Quoted passage START

‘Substantial variations’ in the use of trans-fats still exist, says research
Research published in the European Journal of Lipid Science and Technology shows that the proportion of foods on the German market containing trans-fatty acids (TFA) is declining – especially within the former high risk food groups such as French fries, margarines and shortenings.
However, the authors led by Katrin Kuhnt from Friedrich Schiller University, Germany, noted that there is a considerable variation of TFA content, “with mainly bakery products and confectioneries having extremely high values, predominantly associated with high total fat and SFA proportion.”
Kuhnt and her colleagues noted that a number of studies provide evidence that a high TFA intake, particularly of industrial origin, adversely affects human health – adding that the TFA content of foods could be reduced by the introduction of mandatory regulations and modifications in the hydrogenation process of oils.
The two major dietary sources for trans-fatty acids (TFA) include production via industrial hydrogenation of vegetable oils (partially hydrogenated vegetable oils) and through bacterial hydrogenation in the rumen.
Compared to unhydrogenated oils, partially hydrogenated vegetable oils containing industrial TFAs are semi-solid, have a higher oxidative stability, and a longer shelf life, and are commonly used in processed food products including margarines, deep-fried foods, bakery and instant products as well as in confectioneries.
The authors noted that a number of experimental studies “demonstrate a positive correlation between the consumption of industrial TFA and the risk of coronary heart disease, due in particular to the adverse influence on the lipoprotein profile in serum.”
The researchers determined the TFA distribution of contemporary foods in 339 German foods from six categories: semi-solid fats, deep-fried potato products, bakery products, confectioneries, instant products and butter.
The study results showed a high variation of TFA content between and within the categories containing between 0 and 40.5% TFA.
“In the present study, 96% of the deep-fried potato products, 90% of the confectioneries, 90% of the instant products and 82% of the semi-solid fats contained less than 2% TFA,” explained Kuhnt and her team.
They reported that the mean TFA value in 116 confectioneries was below 2%, though they noted that values of up to 41% were found in certain products.

Quoted passage END
Information START

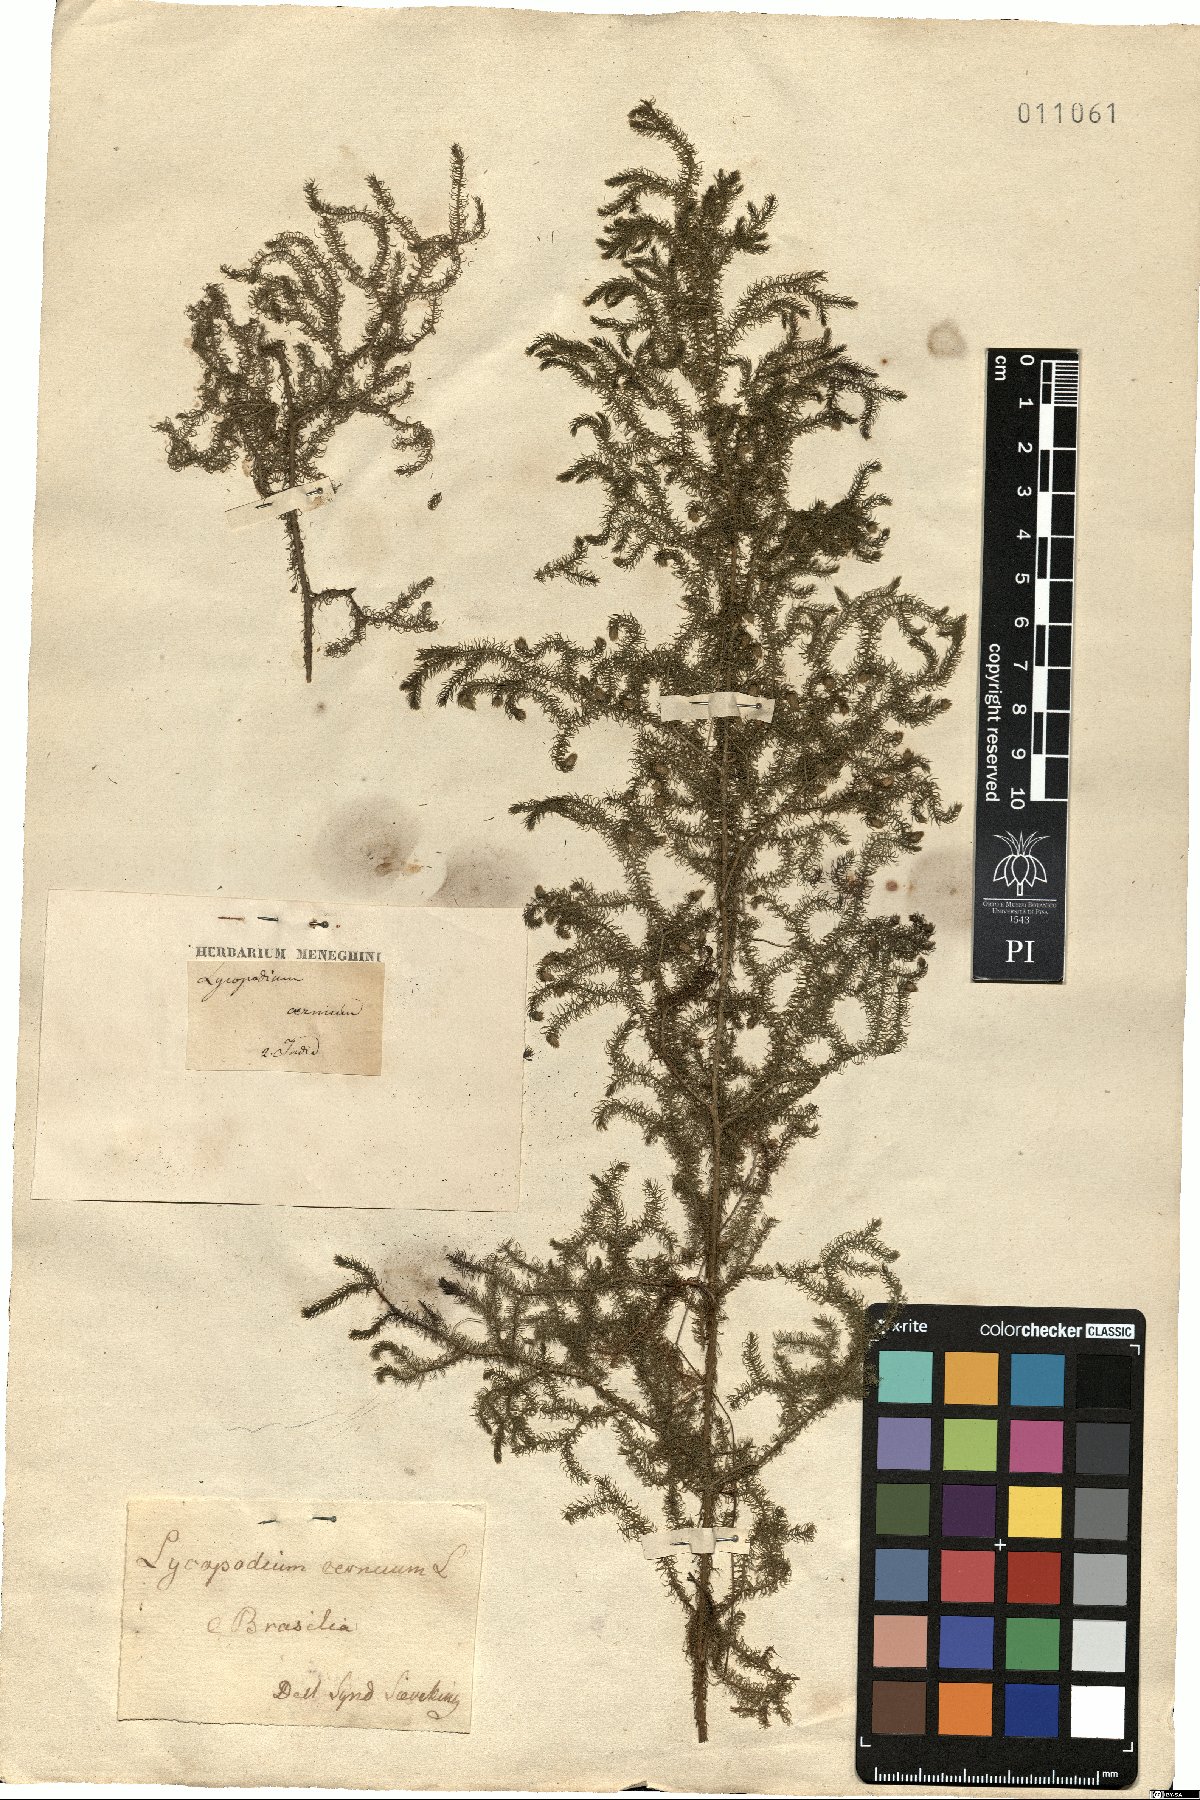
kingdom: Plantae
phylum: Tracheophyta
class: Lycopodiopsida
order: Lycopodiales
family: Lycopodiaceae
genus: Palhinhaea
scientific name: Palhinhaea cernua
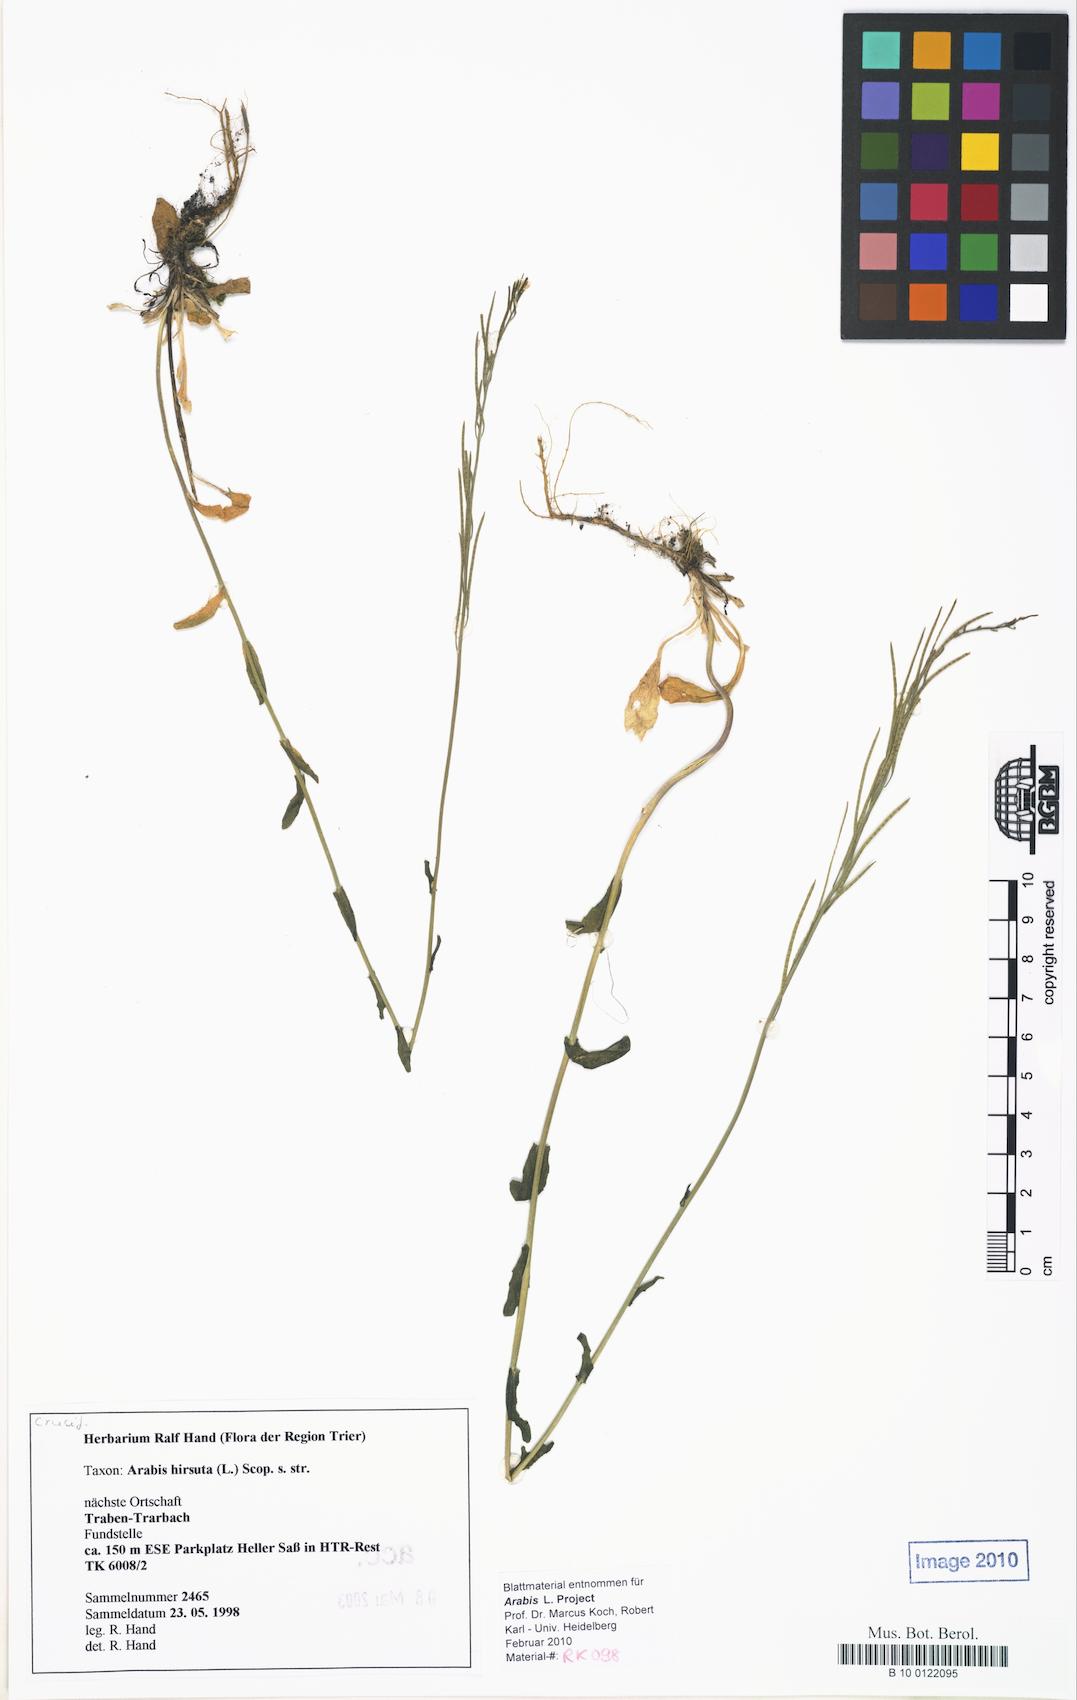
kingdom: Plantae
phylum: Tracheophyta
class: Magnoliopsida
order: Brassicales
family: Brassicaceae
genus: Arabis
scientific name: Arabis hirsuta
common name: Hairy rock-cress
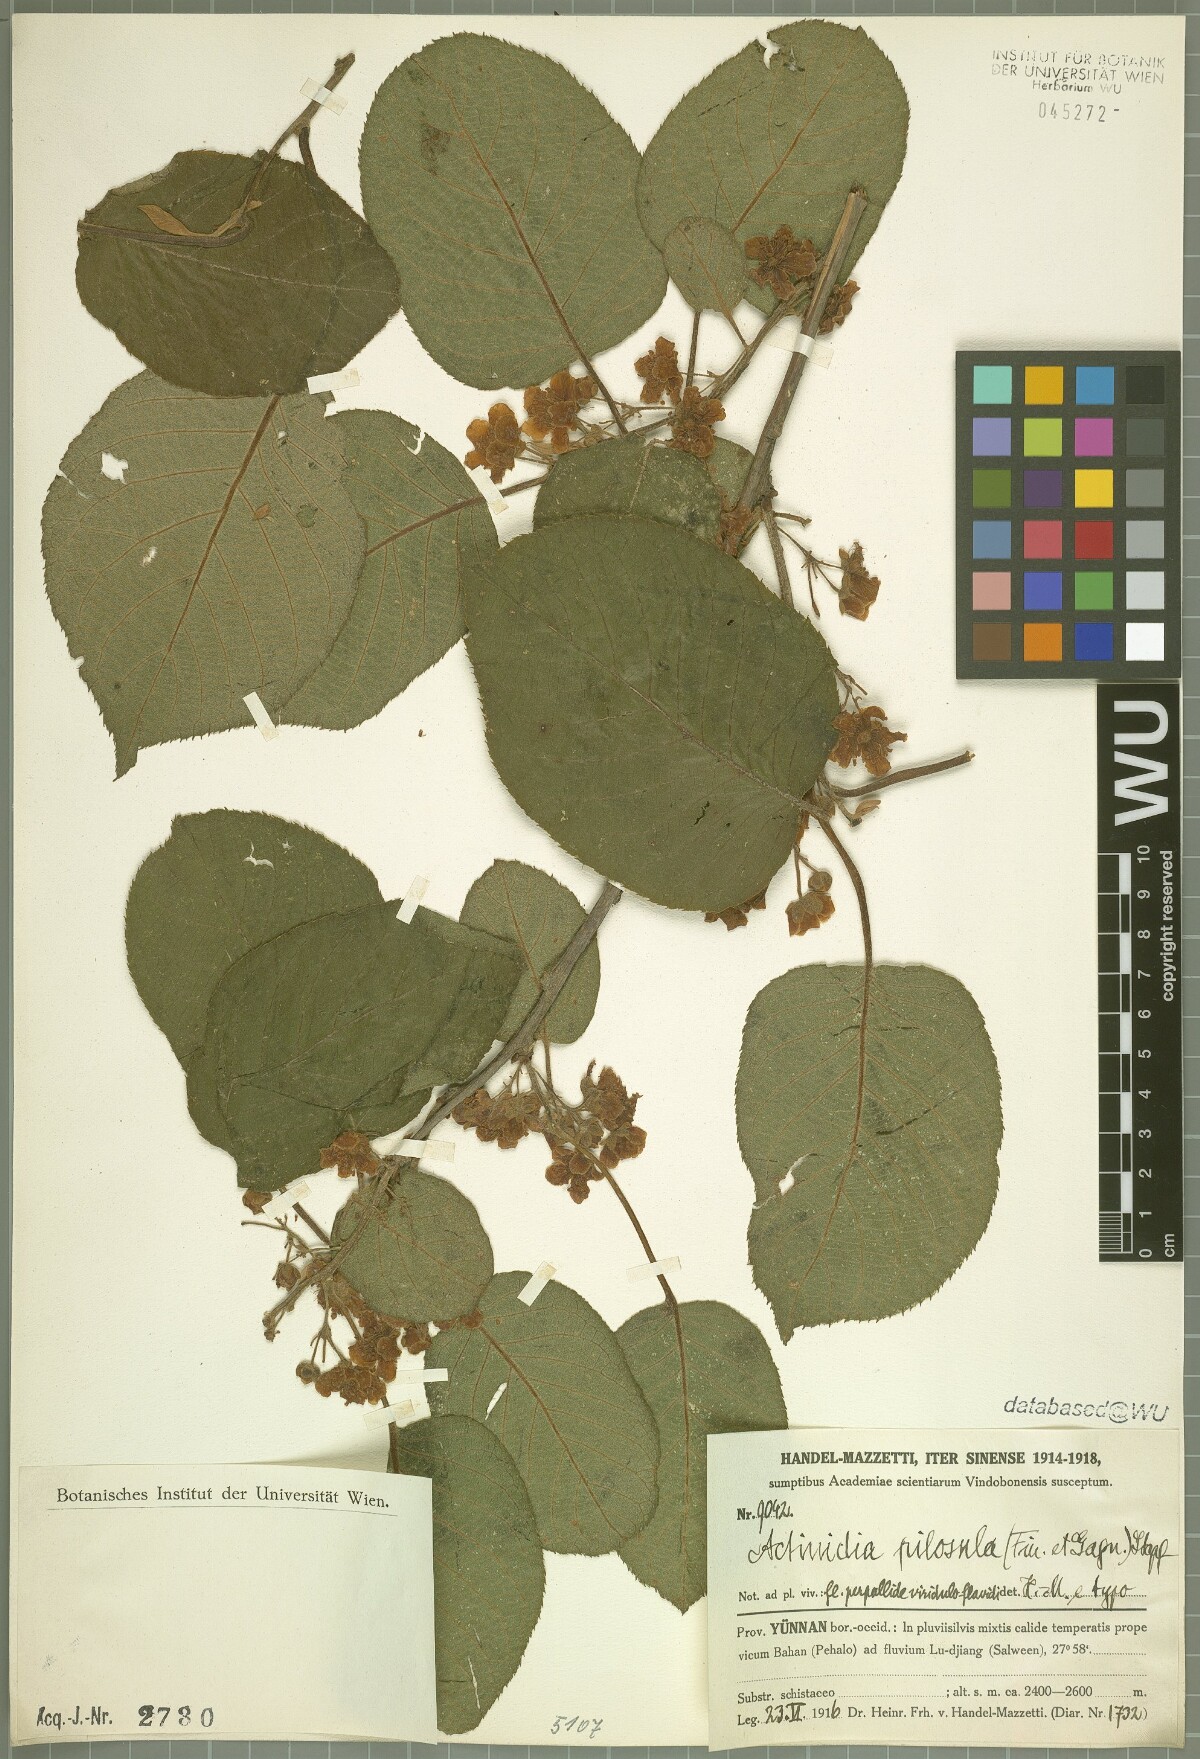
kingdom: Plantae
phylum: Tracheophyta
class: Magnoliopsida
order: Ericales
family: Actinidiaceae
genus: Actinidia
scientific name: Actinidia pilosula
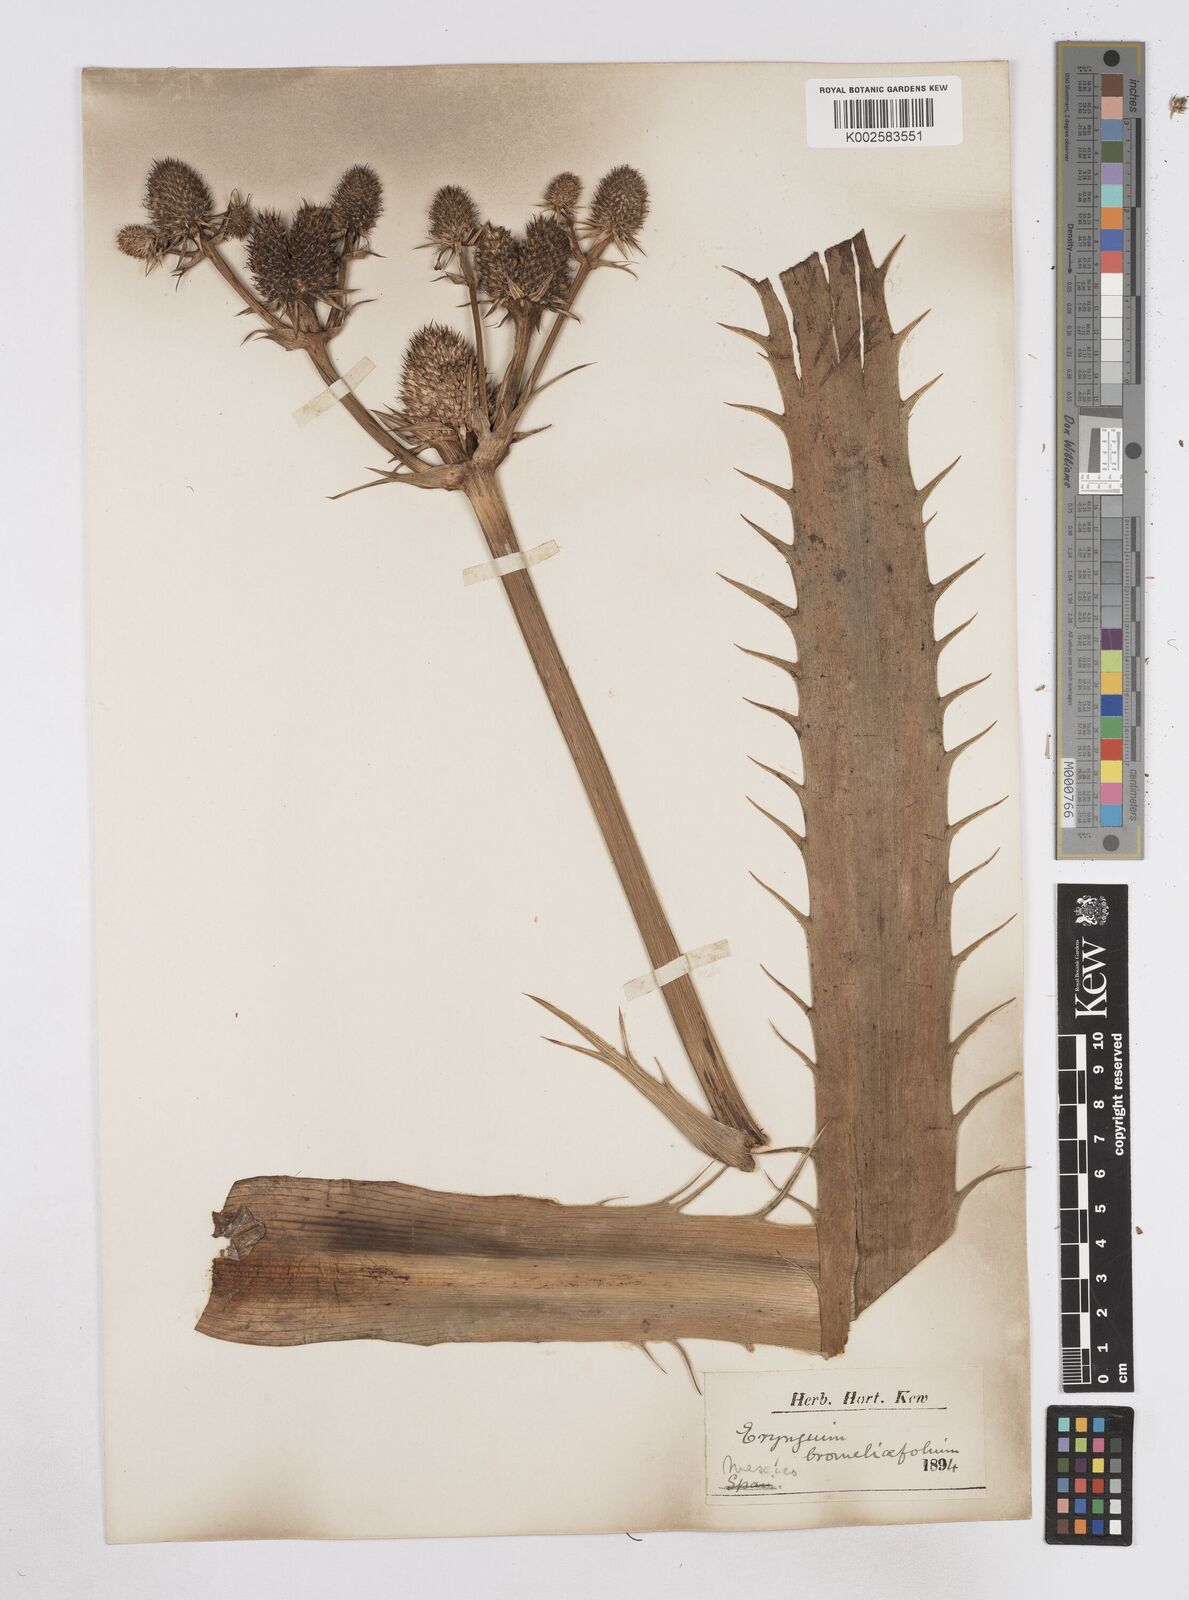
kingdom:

Information END

List the food categories into which the article on trans-fats groups the 339 German foods that were analyzed.

= Written reply =
Semi-solid fats, deep-fried potato products, bakery products, confectioneries, instant products, and butter.